Dass ihm der Ernst der Lage bewusst ist, lässt sich auch an Heubergers personellen Entscheidungen erkennen. Bislang hat der langjährige Co-Trainer Heiner Brands die Nationalmannschaft recht beständig verjüngt, unter seiner Verantwortung gab es zahlreiche Debütanten. Vor den Qualifikationsspielen nun fährt Heuberger alle denkbaren Geschütze auf: So wurden unter anderem Johannes Bitter und Michael Kraus reaktiviert, auch Oliver Roggisch steht gegen Polen im Kader – dabei hat der gerade seine Karriere beendet und in der Bundesliga-Saison fast gar nicht gespielt. „Jogi Bitter ist einer der weltbesten Torhüter, seine Persönlichkeit wird uns positive Impulse geben. Letzteres gilt natürlich auch für unseren langjährigen Abwehrchef Olli Roggisch.“ Und Kraus, das schlampige Genie, das ein Spiel in jede Richtung entscheiden kann? „Mimi hat große individuelle Fähigkeiten“, sagt Heuberger, „wenn er in der Lage ist, sie auf die Platte zu bringen, hilft er jedem Team.“
Kraus’ Leistung wird entscheidend sein, auf seiner Position hatten die Deutschen in den letzten Jahren arge Probleme: Nach dem Karriereende ganz großer Namen wie Daniel Stephan oder Markus Baur entstand auf der Rückraum-Mitte eine ungeahnte Vakanz, wie überhaupt auf vielen Positionen nach dem WM-Titel im eigenen Land vor sieben Jahren. „Man muss sich immer die Frage stellen: Wann laufen welche Spieler aus, und wann muss ich für welchen Nachwuchs sorgen?“, sagt Bob Hanning, der Vizepräsident Leistungssport beim DHB. „Das haben wir nicht getan.“
Die Jungen spielen nicht – deshalb muss Heuberger auf Veteranen setzen
Immerhin ist das Problem erkannt, Gegenmaßnahmen sind eingeleitet. Die sogenannte Eliteausbildung läuft mittlerweile, Landesstützpunkte sind errichtet worden, und in der Handball-Bundesliga hat die Quote einheimischer Spieler in den letzten Jahren auch wieder zugenommen. Dummerweise konnten sich bisher die wenigsten von ihnen auf internationalem Niveau bewähren. Auch deshalb muss Heuberger noch auf Veteranen setzen.

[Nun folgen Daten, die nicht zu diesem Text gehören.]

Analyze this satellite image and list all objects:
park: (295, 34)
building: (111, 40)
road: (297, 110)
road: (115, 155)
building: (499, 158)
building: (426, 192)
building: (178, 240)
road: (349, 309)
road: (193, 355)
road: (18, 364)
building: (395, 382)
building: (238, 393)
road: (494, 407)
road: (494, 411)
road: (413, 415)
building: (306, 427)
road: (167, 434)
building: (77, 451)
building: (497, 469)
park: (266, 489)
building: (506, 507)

Zur Verteidigung des Bundestrainers, der heute seinen 50. Geburtstag feiert, ist zudem zu sagen, dass seinem Team mit Polen der denkbar schwerste Gegner für die WM-Qualifikation zugelost wurde. Nach der peinlichen Nicht- Qualifikation zur letzten EM kam jetzt auch noch Lospech dazu. Heuberger selbst will das nicht als Ausrede gelten lassen, überhaupt will er nicht weinerlich erscheinen in der wohl schwierigsten Situation seiner Karriere. Heuberger sagt: „Polen und Deutschland sind zwei Länder, die vom eigenen Anspruch dabei sein müssen bei einer WM.“
Wer die WM verpasst, dem drohen in jedem Fall unangenehme Ehrenrunden in der nächsten EM-Qualifikation. Darüber hinaus rückt die Teilnahme an den nächsten Olympischen Spielen in immer weitere Ferne. Sollten Heuberger und sein Team nicht zur WM fahren, müssten sie 2016 Europameister werden, um doch noch nach Rio de Janeiro reisen zu dürfen. Oder aber der Weltverband IHF kommt mal wieder auf eigenartige Ideen, wie in der vergangenen Woche. Da berichtete das Fachmagazin „Handball Time“, die IHF plane die Einführung von Freikarten für die Olympia-Qualifikation. Präsident Hassan Moustafa begründete die Idee von Wildcards mit der Degradierung des Handballs innerhalb der olympischen Sommersportarten. „Der Handball ist im letzten Ranking nur deshalb heruntergestuft worden, weil die TV-Quoten aus Deutschland fehlten“, sagte der Ägypter. Das klingt fast schon nach Mitleid.